■ PASSAGE
····················

His oldest son, Bradley, became the company’s newest licensed funeral director/embalmer after graduating from Jefferson State’s Funeral Service Education program in May.
His son-in-law, Ben Joslin, first began working at Moss selling preservice insurance plans, but went on to receive his national license in 2022. and while Mike’s youngest son, Grant, has plans to become a history teacher, he also spends his summers away from college “on loan” to Moss from its sister funeral home in South Florida.
Mike’s first cousin Cathy Robins also works for Moss as its front office manager and several spouses including Mike’s wife Rhonda and Ben’s wife Heather are always prepared to lend a helping hand as “unofficial employees” to provide music for services when needed.
Even the family pet Teddy, a one-year-old registered poodle owned by Joslin, has worked his way into the business as a comfort pet.
To have so many branches of a single family tree working under the same roof might be a violation for a larger company’s nepotism policies, but Mike said funeral homes have always operated this way. He said up until the 1980s and 90s almost all funeral service providers were family operated businesses. Brad said more than 70 percent still are.
“Families would own funeral homes and they would just be passed down through the generations,” Mike said. “Then back in the 80s and 90s my generation didn’t want them. When they were handed the reigns they were selling them to conglomerates and taking the cash.”
While many of Mike’s generation were stepping away from the industry, he was just finding his way into it. He said other than his grandfather, nobody in his family had ever worked in funeral homes. Even then, his grandfather was never a licensed director. Both Mike and Rhonda had settled into full-time careers as educators and Mike was also serving as a minister at his church in early 1994. By the time autumn of that year rolled around, Mike said he had begun to feel a different calling.
“In the spring and summer of 1994, between myself and my father-in-law — who pastored — we buried 27 people. Many of those were family members and church members. It just felt like in that moment, I heard God say that this is the direction he wanted me to go,” Mike said.
He earned his license in 1997 and “has never looked back.”
Brad and Grant said the family business became almost second nature as they grew up. Rhonda said she can remember watching her sons push empty caskets around the way many other children might imitate their parents pushing a lawnmower. It wasn’t until they became teenagers that Brad said they began to notice how their life was different than many of their peers.
“All of friends, especially when we got up into our teen years, were kind of freaked out by it and would ask ‘You really grew up in a funeral home?” Brad said.
But he said his childhood also gave him the opportunity to learn many valuable lessons which many aren’t fortunate enough to learn until they are well into adulthood.
“I think it gave us a much greater respect for life and death and for grieving families because we saw the intricate workings of a funeral home. We saw how Dad and the other directors he worked with cared for those families,” Brad said.

····················

■ WORK REQUEST A
Summarize the funeral home passage above in two sentences.
■ WORK REQUEST B
Turn the paragraph of the funeral home passage that begins "While many of Mike's generation" into a short bulleted list that keeps its main facts.

■ STORED DATA
····················

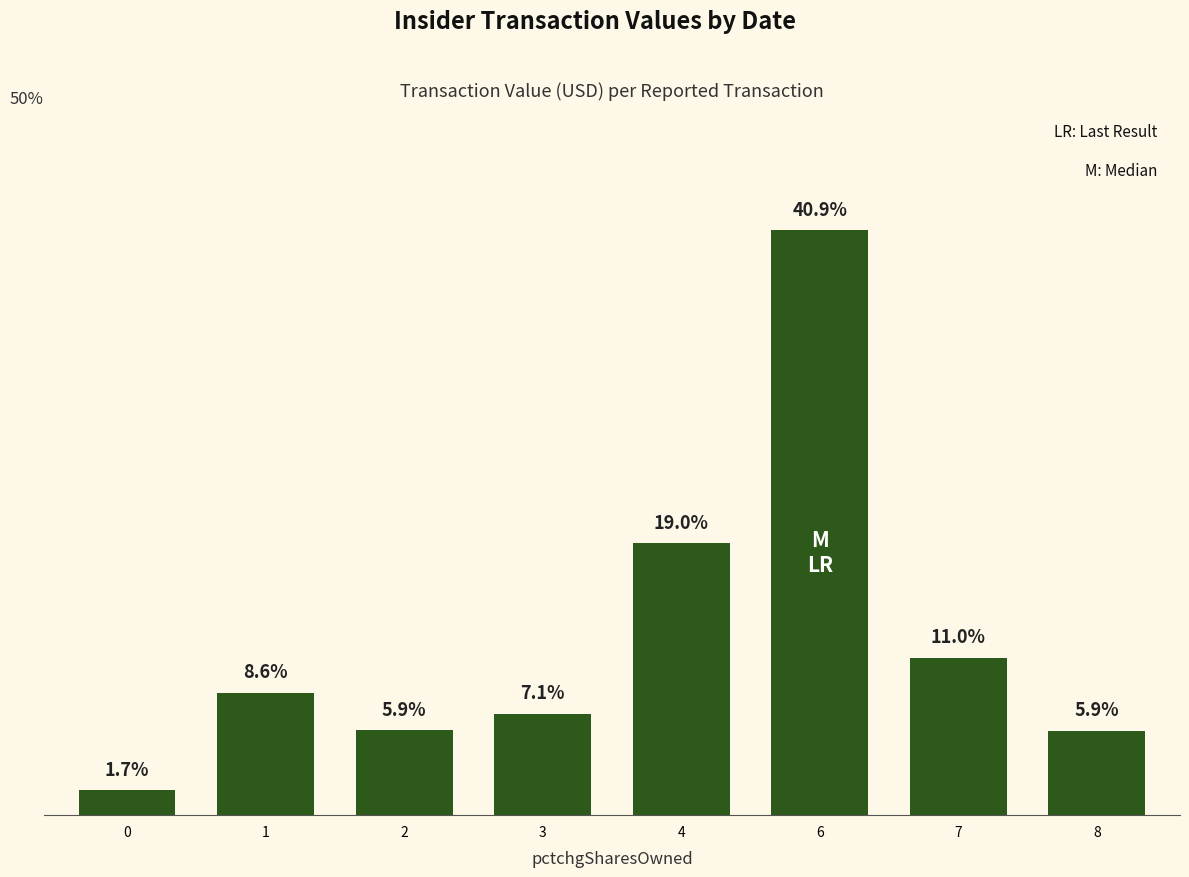

List the labels in order of value, smallest first.

0, 8, 2, 3, 1, 7, 4, 6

····················

■ RESULT A
Many of Mike's relatives, including his sons, his son-in-law, a cousin and several spouses, work at Moss, and Mike says funeral homes have always been run this way because most were family businesses. Mike came to the work after he and his father-in-law buried 27 people in 1994 and was licensed in 1997, and his son Brad says growing up in a funeral home gave him greater respect for life, death and grieving families.

■ RESULT B
- Mike was entering the funeral industry while many of his generation were leaving it.
- Apart from his grandfather, who was never a licensed director, no one in his family had worked in funeral homes.
- In early 1994, Mike and Rhonda were both full-time educators, and Mike was also a minister at his church.
- By autumn 1994, Mike had begun to feel a different calling.